What's interesting is that this drop in the abortion rate is international. When you look at Europe, the number of abortions since 1990 dropped from more than 50 per 1,000 live births to about 30 in 2014. The same types of decreases have been seen throughout developed countries in general, as well as in all of North America.

Of course, there's another side to this. It's also possible that another factor in the decreasing number of abortions has to do with wonem's decreasing access to the service. Almost 40% of women of reproductive age live in counties where no abortion services are available.

We'd be remiss if we didn't talk to about how this might change in the future, though. Many are worries that changes to regulations could limit women's access to birth control. New rules being written by HHS could allow employers to opt-out of offering birth control in their benefits package.
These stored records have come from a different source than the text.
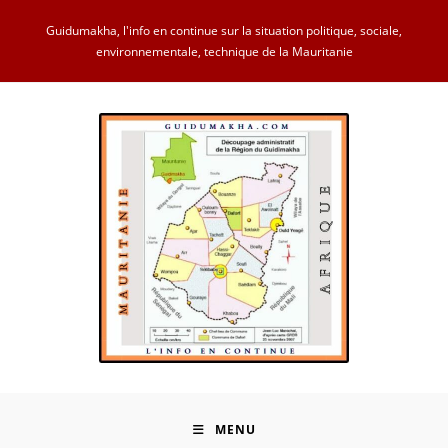
Skip
Guidumakha, l'info en continue sur la situation politique, sociale,
to
environnementale, technique de la Mauritanie
content
MENU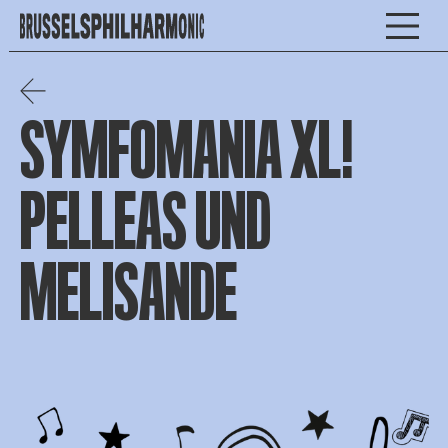
SYMFOMANIA XL!
PELLEAS UND
MELISANDE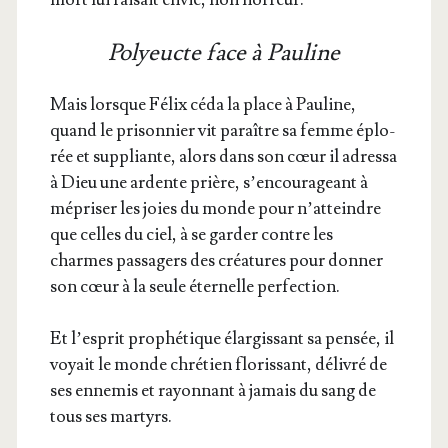
Polyeucte face à Pauline
Mais lorsque Félix céda la place à Pau­line,
quand le pri­son­nier vit paraître sa femme éplo­
rée et sup­pliante, alors dans son cœur il adres­sa
à Dieu une ardente prière, s’en­cou­ra­geant à
mépri­ser les joies du monde pour n’at­teindre
que celles du ciel, à se gar­der contre les
charmes pas­sa­gers des créa­tures pour don­ner
son cœur à la seule éter­nelle perfection.
Et l’es­prit pro­phé­tique élar­gis­sant sa pen­sée, il
voyait le monde chré­tien flo­ris­sant, déli­vré de
ses enne­mis et rayon­nant à jamais du sang de
tous ses martyrs.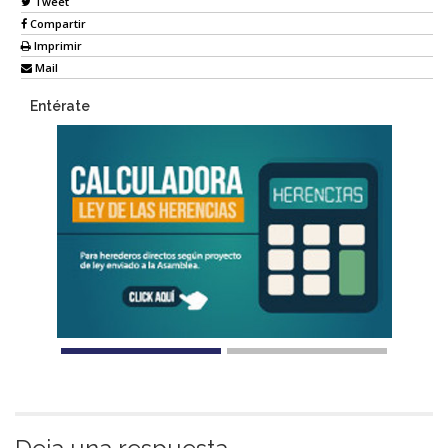
Tweet
Compartir
Imprimir
Mail
Entérate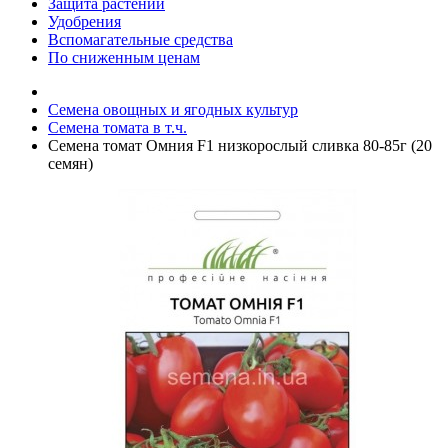
Защита растений
Удобрения
Вспомагательные средства
По сниженным ценам
Семена овощных и ягодных культур
Семена томата в т.ч.
Семена томат Омния F1 низкорослый сливка 80-85г (20
семян)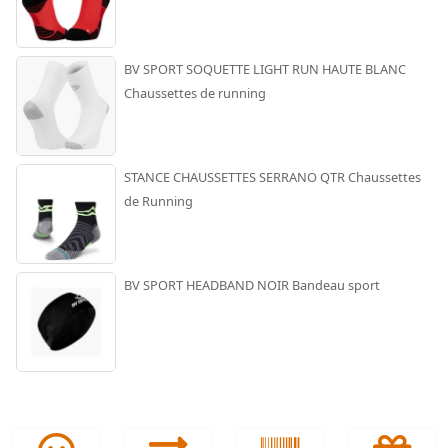
BV SPORT SOQUETTE LIGHT RUN HAUTE BLANC
Chaussettes de running
STANCE CHAUSSETTES SERRANO QTR Chaussettes
de Running
BV SPORT HEADBAND NOIR Bandeau sport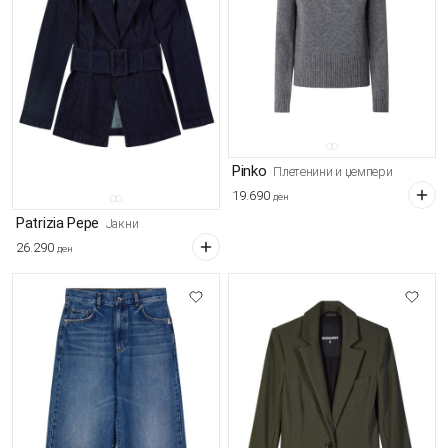
Pinko
Плетенини и џемпери
19.690
ден
Patrizia Pepe
Јакни
26.290
ден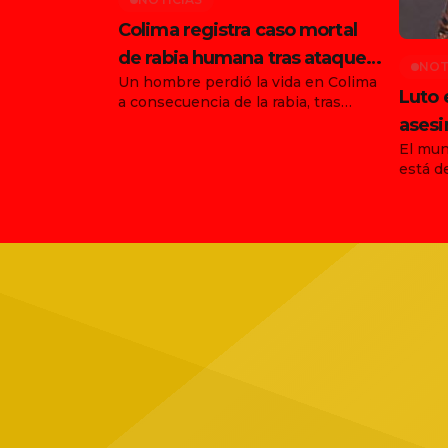
Colima registra caso mortal
de rabia humana tras ataque
NOT
Un hombre perdió la vida en Colima
de animal en Tonila
Luto 
a consecuencia de la rabia, tras
haber sido atacado por un animal en
asesi
el municipio de Tonila, Jalisco. Con
El mun
funda
este hecho, ya son dos los
está d
Ernes
fallecimientos confirmados en el
agosto
país por esta enfermedad durante
asesin
agosto, luego de que días antes se
vocali
informara la muerte de una joven en
agrupa
[…]
trágic
Jalisc
ubicad
Tapatí
grupo 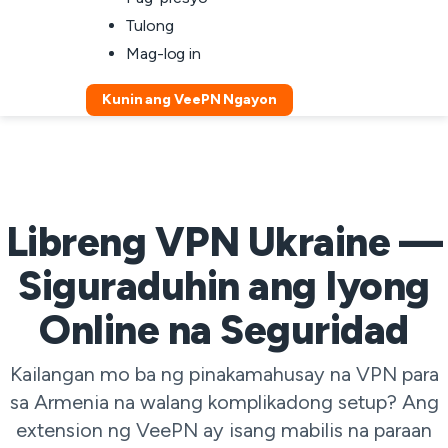
Tulong
Mag-log in
Kunin ang VeePN Ngayon
Libreng VPN Ukraine —
Siguraduhin ang Iyong
Online na Seguridad
Kailangan mo ba ng pinakamahusay na VPN para
sa Armenia na walang komplikadong setup? Ang
extension ng VeePN ay isang mabilis na paraan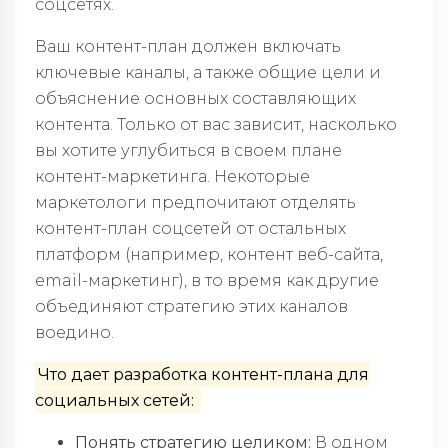
соцсетях.
Ваш контент-план должен включать
ключевые каналы, а также общие цели и
объяснение основных составляющих
контента. Только от вас зависит, насколько
вы хотите углубиться в своем плане
контент-маркетинга. Некоторые
маркетологи предпочитают отделять
контент-план соцсетей от остальных
платформ (например, контент веб-сайта,
email-маркетинг), в то время как другие
объединяют стратегию этих каналов
воедино.
Что дает разработка контент-плана для
социальных сетей:
Понять стратегию целиком:
В одном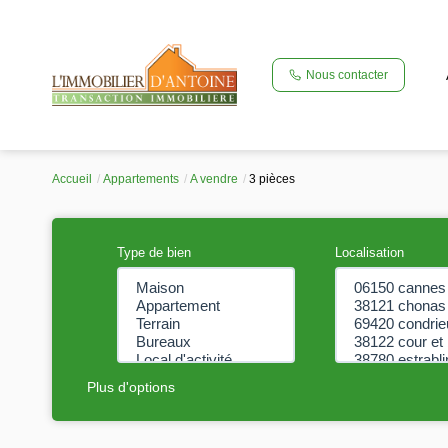
Nous contacter
Accueil
Appartements
A vendre
3 pièces
Type de bien
Localisation
Plus d'options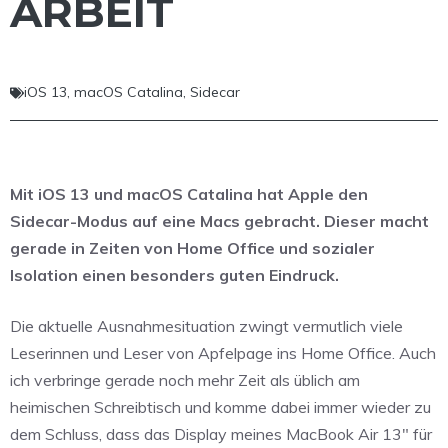
ARBEIT
iOS 13
,
macOS Catalina
,
Sidecar
Mit iOS 13 und macOS Catalina hat Apple den
Sidecar-Modus auf eine Macs gebracht. Dieser macht
gerade in Zeiten von Home Office und sozialer
Isolation einen besonders guten Eindruck.
Die aktuelle Ausnahmesituation zwingt vermutlich viele
Leserinnen und Leser von Apfelpage ins Home Office. Auch
ich verbringe gerade noch mehr Zeit als üblich am
heimischen Schreibtisch und komme dabei immer wieder zu
dem Schluss, dass das Display meines MacBook Air 13″ für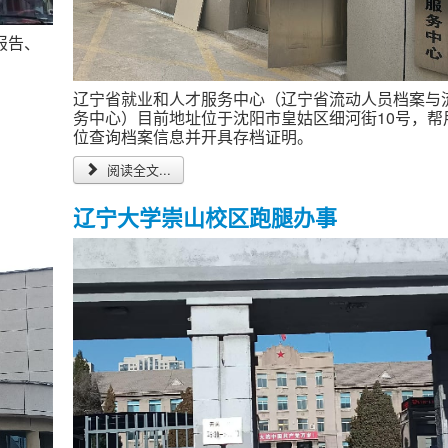
报告、
辽宁省就业和人才服务中心（辽宁省流动人员档案与
务中心）目前地址位于沈阳市皇姑区细河街10号，帮
位查询档案信息并开具存档证明。
阅读全文...
辽宁大学崇山校区跑腿办事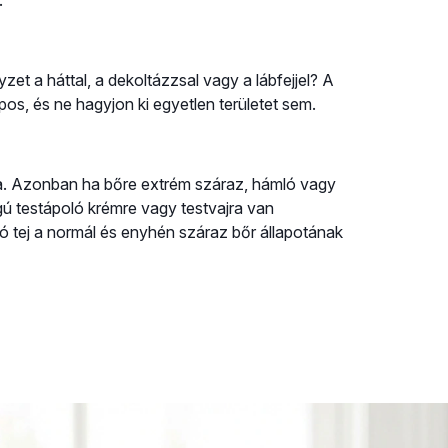
.
zet a háttal, a dekoltázzsal vagy a lábfejjel? A
apos, és ne hagyjon ki egyetlen területet sem.
ka. Azonban ha bőre extrém száraz, hámló vagy
gú testápoló krémre vagy testvajra van
ló tej a normál és enyhén száraz bőr állapotának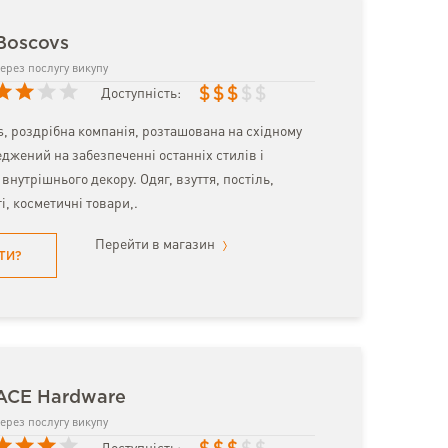
Boscovs
ерез послугу викупу
$
$
$
$
$
Доступність:
s, роздрібна компанія, розташована на східному
джений на забезпеченні останніх стилів і
 внутрішнього декору. Одяг, взуття, постіль,
і, косметичні товари,.
Перейти в магазин
ТИ?
 ACE Hardware
ерез послугу викупу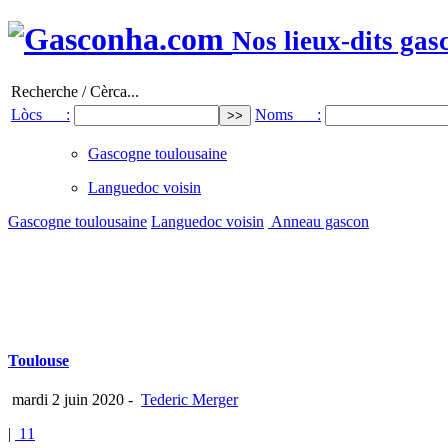
Nos lieux-dits gas
Recherche / Cèrca...
Lòcs :
Noms :
Gascogne toulousaine
Languedoc voisin
Gascogne toulousaine
Languedoc voisin
Anneau gascon
Toulouse
mardi 2 juin 2020
-
Tederic Merger
|
11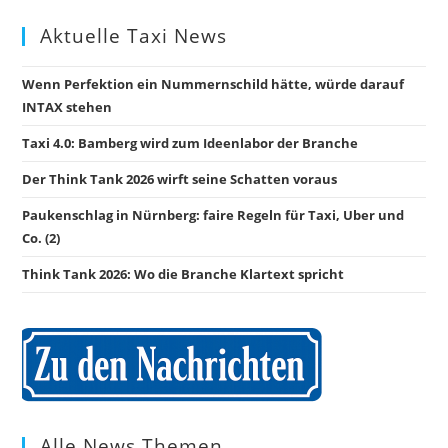
Aktuelle Taxi News
Wenn Perfektion ein Nummernschild hätte, würde darauf
INTAX stehen
Taxi 4.0: Bamberg wird zum Ideenlabor der Branche
Der Think Tank 2026 wirft seine Schatten voraus
Paukenschlag in Nürnberg: faire Regeln für Taxi, Uber und
Co. (2)
Think Tank 2026: Wo die Branche Klartext spricht
Alle News Themen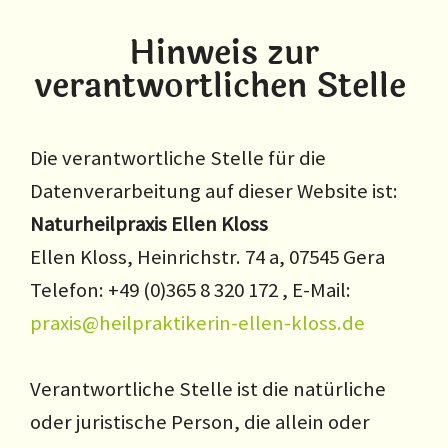
Hinweis zur
verantwortlichen Stelle
Die verantwortliche Stelle für die
Datenverarbeitung auf dieser Website ist:
Naturheilpraxis Ellen Kloss
Ellen Kloss, Heinrichstr. 74 a, 07545 Gera
Telefon: +49 (0)365 8 320 172 , E-Mail:
praxis@heilpraktikerin-ellen-kloss.de
Verantwortliche Stelle ist die natürliche
oder juristische Person, die allein oder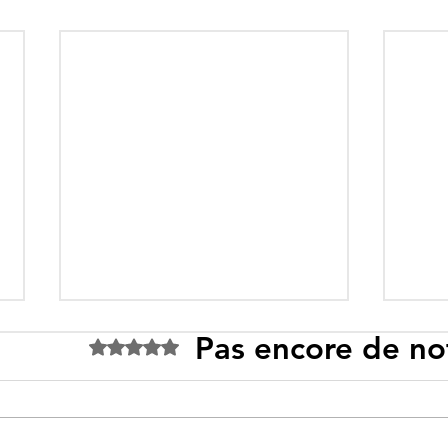
Pas encore de no
Noté 0 étoile sur 5.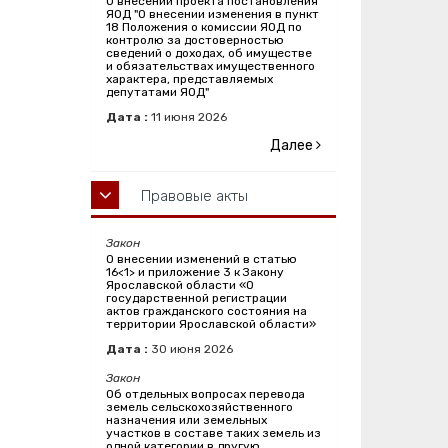
О внесении проекта постановления
ЯОД "О внесении изменения в пункт
18 Положения о комиссии ЯОД по
контролю за достоверностью
сведений о доходах, об имуществе
и обязательствах имущественного
характера, представляемых
депутатами ЯОД"
Дата :
11
июня
2026
Далее
Правовые акты
Закон
О внесении изменений в статью
16<1> и приложение 3 к Закону
Ярославской области «О
государственной регистрации
актов гражданского состояния на
территории Ярославской области»
Дата :
30
июня
2026
Закон
Об отдельных вопросах перевода
земель сельскохозяйственного
назначения или земельных
участков в составе таких земель из
одной категории в другую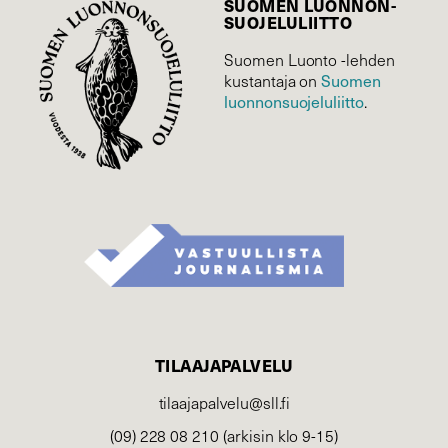
SUOMEN LUONNON­
SUOJELU­LIITTO
Suomen Luonto -lehden
Suomen
kustantaja on
luonnonsuojelu­liitto
.
TILAAJAPALVELU
tilaajapalvelu@sll.fi
(09) 228 08 210 (arkisin klo 9-15)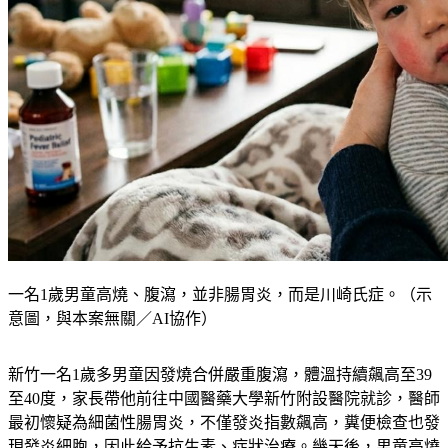
一名1歲男童高燒、腹瀉，並非腸胃炎，而是川崎氏症。（示
意圖，與本案無關／AI協作）
新竹一名1歲多男童因發燒合併嚴重腹瀉，體溫持續飆高至39
至40度，家長帶他前往中國醫藥大學新竹附設醫院就診，醫師
最初懷疑為細菌性腸胃炎，不僅發炎指數飆高，糞便檢查也發
現發炎細胞，因此給予抗生素、症狀治療。幾天後，男童高燒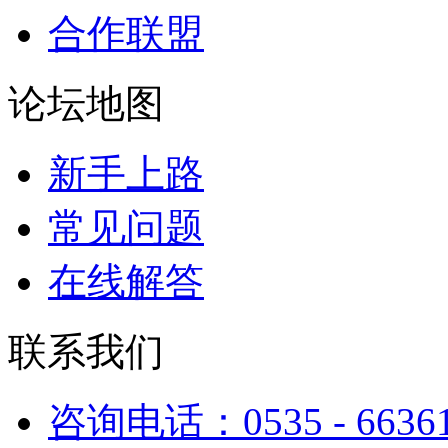
合作联盟
论坛地图
新手上路
常见问题
在线解答
联系我们
咨询电话：0535 - 6636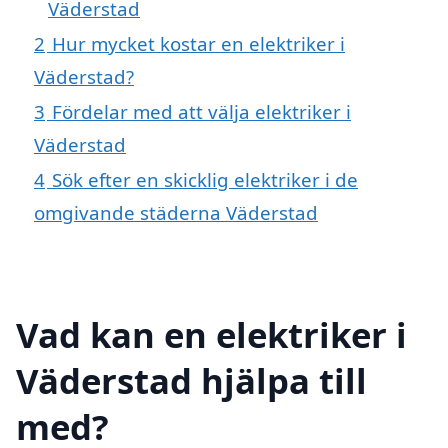
Väderstad
2
Hur mycket kostar en elektriker i
Väderstad?
3
Fördelar med att välja elektriker i
Väderstad
4
Sök efter en skicklig elektriker i de
omgivande städerna Väderstad
Vad kan en elektriker i
Väderstad hjälpa till
med?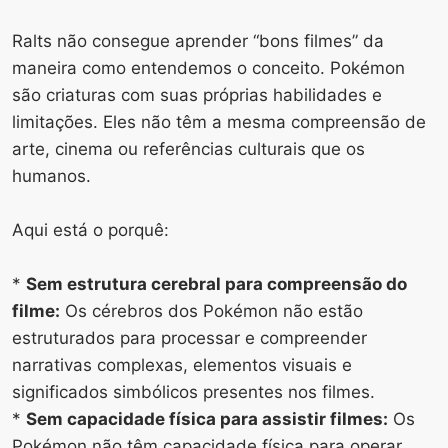
Ralts não consegue aprender “bons filmes” da
maneira como entendemos o conceito. Pokémon
são criaturas com suas próprias habilidades e
limitações. Eles não têm a mesma compreensão de
arte, cinema ou referências culturais que os
humanos.
Aqui está o porquê:
*
Sem estrutura cerebral para compreensão do
filme:
Os cérebros dos Pokémon não estão
estruturados para processar e compreender
narrativas complexas, elementos visuais e
significados simbólicos presentes nos filmes.
*
Sem capacidade física para assistir filmes:
Os
Pokémon não têm capacidade física para operar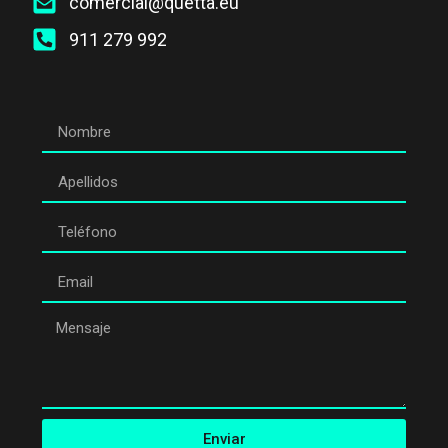
comercial@quetta.eu
911 279 992
Enviar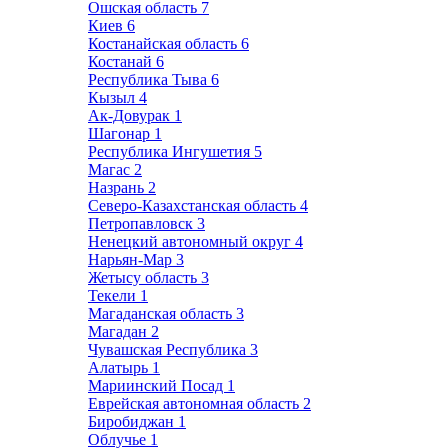
Ошская область
7
Киев
6
Костанайская область
6
Костанай
6
Республика Тыва
6
Кызыл
4
Ак-Довурак
1
Шагонар
1
Республика Ингушетия
5
Магас
2
Назрань
2
Северо-Казахстанская область
4
Петропавловск
3
Ненецкий автономный округ
4
Нарьян-Мар
3
Жетысу область
3
Текели
1
Магаданская область
3
Магадан
2
Чувашская Республика
3
Алатырь
1
Мариинский Посад
1
Еврейская автономная область
2
Биробиджан
1
Облучье
1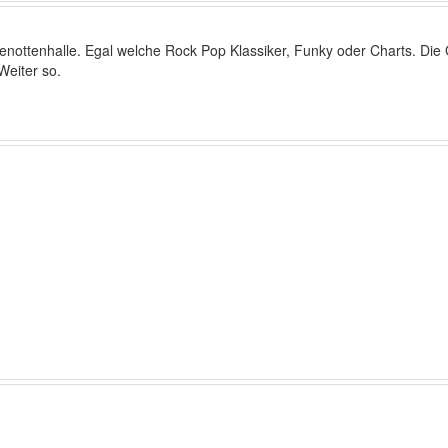
genottenhalle. Egal welche Rock Pop Klassiker, Funky oder Charts. Di
Weiter so.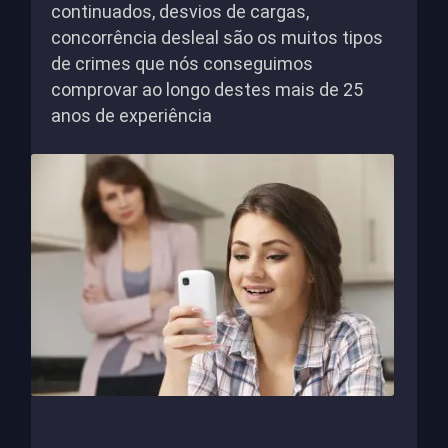
continuados, desvios de cargas,
concorrência desleal são os muitos tipos
de crimes que nós conseguimos
comprovar ao longo destes mais de 25
anos de experiência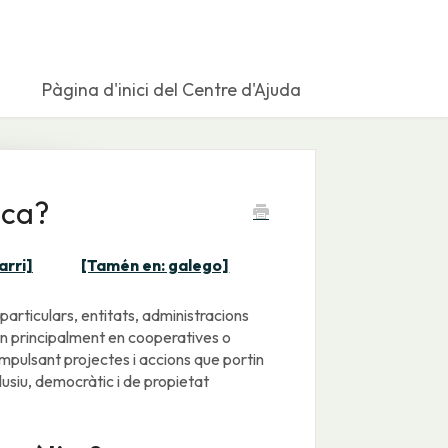
Pàgina d'inici del Centre d'Ajuda
ica?
arri]
[Tamén en: galego]
rticulars, entitats, administracions
zen principalment en cooperatives o
impulsant projectes i accions que portin
usiu, democràtic i de propietat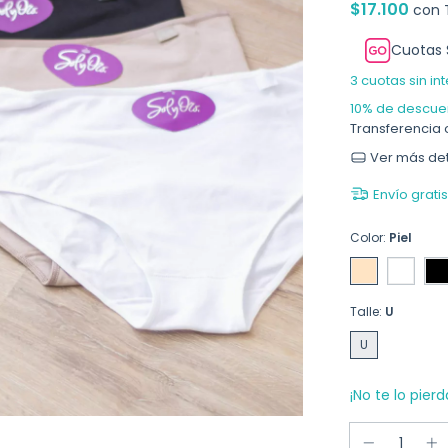
$17.100
con
Cuotas 
3
cuotas sin in
10% de descue
Transferencia 
Ver más det
Envío gratis
Color:
Piel
Talle:
U
U
¡No te lo pierd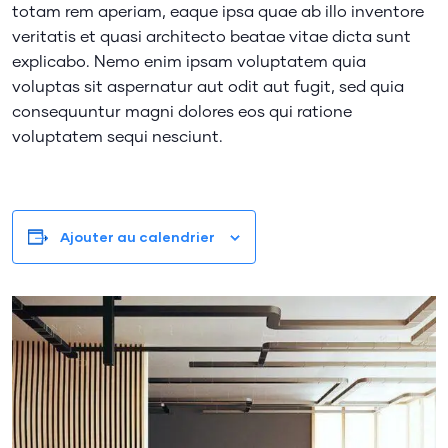
totam rem aperiam, eaque ipsa quae ab illo inventore
veritatis et quasi architecto beatae vitae dicta sunt
explicabo. Nemo enim ipsam voluptatem quia
voluptas sit aspernatur aut odit aut fugit, sed quia
consequuntur magni dolores eos qui ratione
voluptatem sequi nesciunt.
Ajouter au calendrier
Although, such changes have been fought a number of times in the past, it's clear the the Trump administration would like to go there.

Most of these data goes through 2015, which is interesting, because the ACA really kicked into gear in 2014. Part of what changed that year was the coverage for birth control services got a lot better, even without co-pays. It's entirely possible that the data since then might look even better. More birth control could mean even fewer abortions in the last few years than what we're discussing here.

Of course, all of that could change with alterations in health insurance coverage. It could also change is abortion services become even more difficult to access in the next few years. We'll be sure to update you as more information becomes available.